Chapitre I


Les terres convoitées des Hong Kongais

Sheung Shui (Nouveaux Territoires), 50 minutes de Hong Kong. Au creux des montagnes, égaré sous la grisaille matinale, lové dans un écrin de verdure, les terres agricoles côtoient les pelouses de golf.

« Même si elles restent hors de prix, les terres affectées aux cultures sont moins chères que les terrains à bâtir afin de favoriser l’agriculture, indique Fai Hui, nimaculteur (non issu du monde agricole). Mon terrain vaut actuellement 3000 euros le mètre carré. C’est moins cher car on n’est pas dans le centre, et je n’ai pas d’accès à la route. » Crée en 2013, sa ferme fournit désormais des paniers bio à une quarantaine de familles chaque semaine.

« Les terres agricoles sont moins chères que les terrains à bâtir afin de favoriser l’agriculture, indique Fai Hui. Mais les gens qui les achètent, déprécient la terre en la polluant. Résultat, plus rien ne pousse. Personne ne vérifie et il est trop tard. La parcelle devient un terrain à bâtir, triple de prix et le propriétaire a fait une bonne affaire. »

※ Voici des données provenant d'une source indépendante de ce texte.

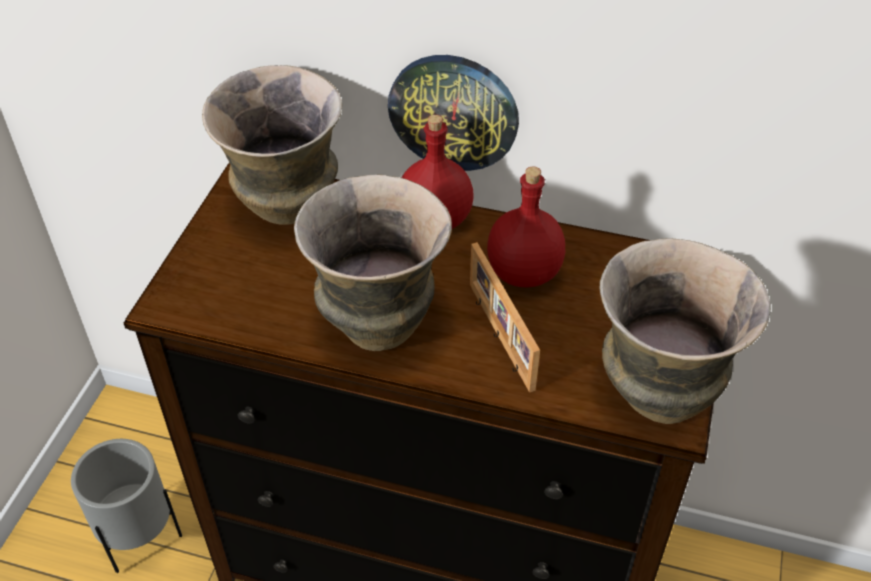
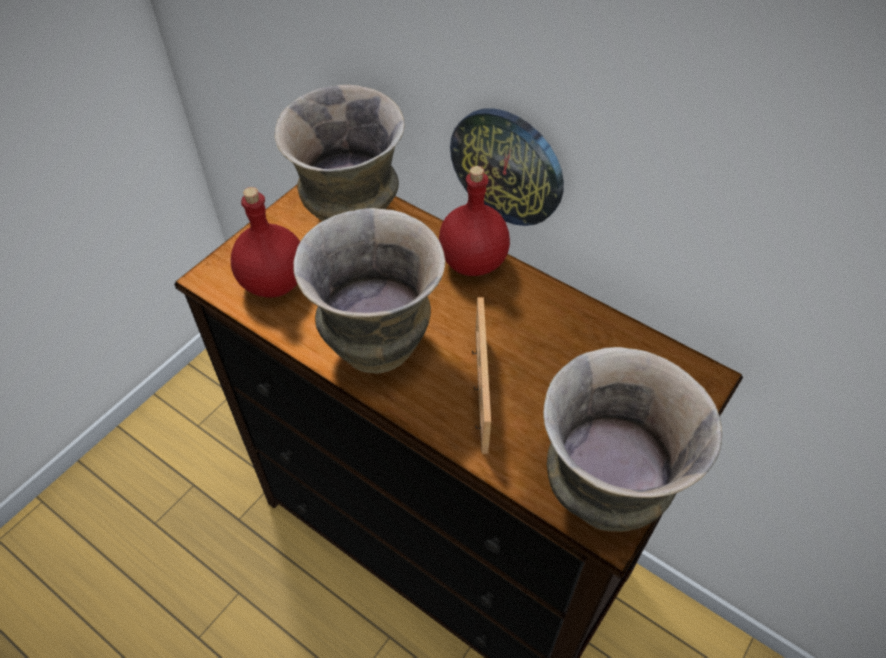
camera: 20 degrees right, 5 degrees up
grey planter [71,439,182,573] -> none
red bottle [487,167,565,288] -> red bottle moved to [231,187,300,298]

« C’est une vraie mafia », renchérit la compagne du maraîcher, avocate de formation. « Celui-là a mis trois ruches pour justifier d’une activité paysanne et construire un héliport au milieu. En plus, les terres sont souvent louées à des paysans à travers des baux précaires mais qui va investir dans les infrastructures pour développer une exploitation agricole sans la garantie d’y rester ? Moi je loue et j’ai réussi à négocier un bon arrangement mais c’est loin d’être la norme », reprend Fai Hui.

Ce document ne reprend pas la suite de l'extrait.